Holidays and holy days such as Christmas and Easter, present a constant conundrum for many young parents as they struggle to find a balance between the sacred and the secular in both celebrations that are huge in the yearly calendar of family-centered events.

With this in mind, here at The Snuggery, I try to find picture books for young families that, as each of these celebrations approaches, honor the secular, without sidestepping the religious aspects of both Easter and Christmas.

So, with that in mind, Brian Wildsmith’s The Easter Story, is a visually stunning and vibrant telling of the Easter Triduum, referring to the three day journey of Christians revisiting three of the holiest days in their calendar; Holy Thursday’s Last Supper, Good Friday’s Crucifixion and Holy Saturday’s, Laying in the Tomb, all culminating in the Resurrection of Jesus on Easter Sunday.

Wildsmith begins the picture book with the triumphant entry of Jesus into Jerusalem marked with the singing and swaying of hand-held palms by the welcoming crowds on Palm Sunday.

It relates in beautifully gold-toned paintings, one of the greatest seeming contradictions in religion: how a death on a cross can lead to redemption and eternal life. This book has a beautiful simplicity that will appeal to the youngest of picture book readers. And, it is a companion book to Wildsmith’s The Christmas Story that I have not read, but having seen The Easter Story, I will certainly read.

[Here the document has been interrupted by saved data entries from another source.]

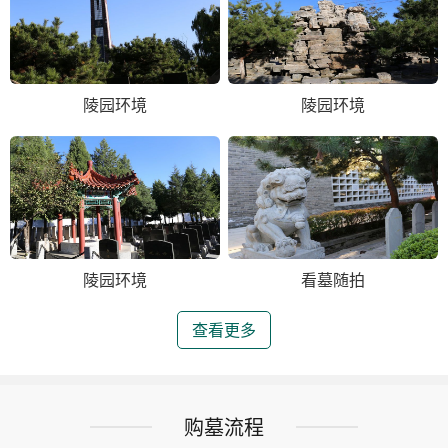
陵园环境
陵园环境
陵园环境
看墓随拍
查看更多
购墓流程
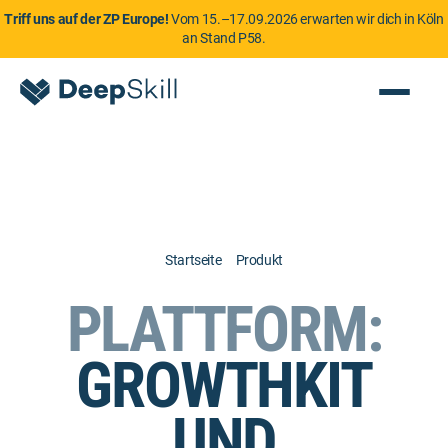
Triff uns auf der ZP Europe!
Vom 15.–17.09.2026 erwarten wir dich in Köln
an Stand P58.
Startseite
Produkt
PLATTFORM:
GROWTHKIT
UND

What makes this book accessible and appealing to young readers is a central figure in the story is a small donkey that carries Jesus into the city of Jerusalem. He is a witness to each and all of the events that follow. And at the end of the remarkable journey of both Jesus and the donkey, the friends of Jesus return the small animal to his home.  He is filled with memories of the events he was part of over the remarkable three days, even as the reader finds those events will continue to find echoes through the centuries that follow.

Stories of tragedy and triumph are part of the everyday in stories splashed across media outlets each day. They all seem to meld together in our minds, or at least they do for me.

With the celebrations of Easter and Passover, it is an opportunity, for those for whom those celebrations are meaningful to mark tragedy and triumph as they are enfolded in rituals that are centuries old, yet continue to be celebrated within many families today. Anything that outlives the passage of time, that, after all is the great leveler, must have meaning in a society in constant fast forward mode that forgets in the blink of an eye.

Brian Wildsmith has presented such an event with extraordinary art and a simple narrative that some have termed, “the greatest story ever told.”

For young picture book readers and their parents, this is a wonderful rendering of that story, all seen through the eyes of a simple animal! Happy Easter!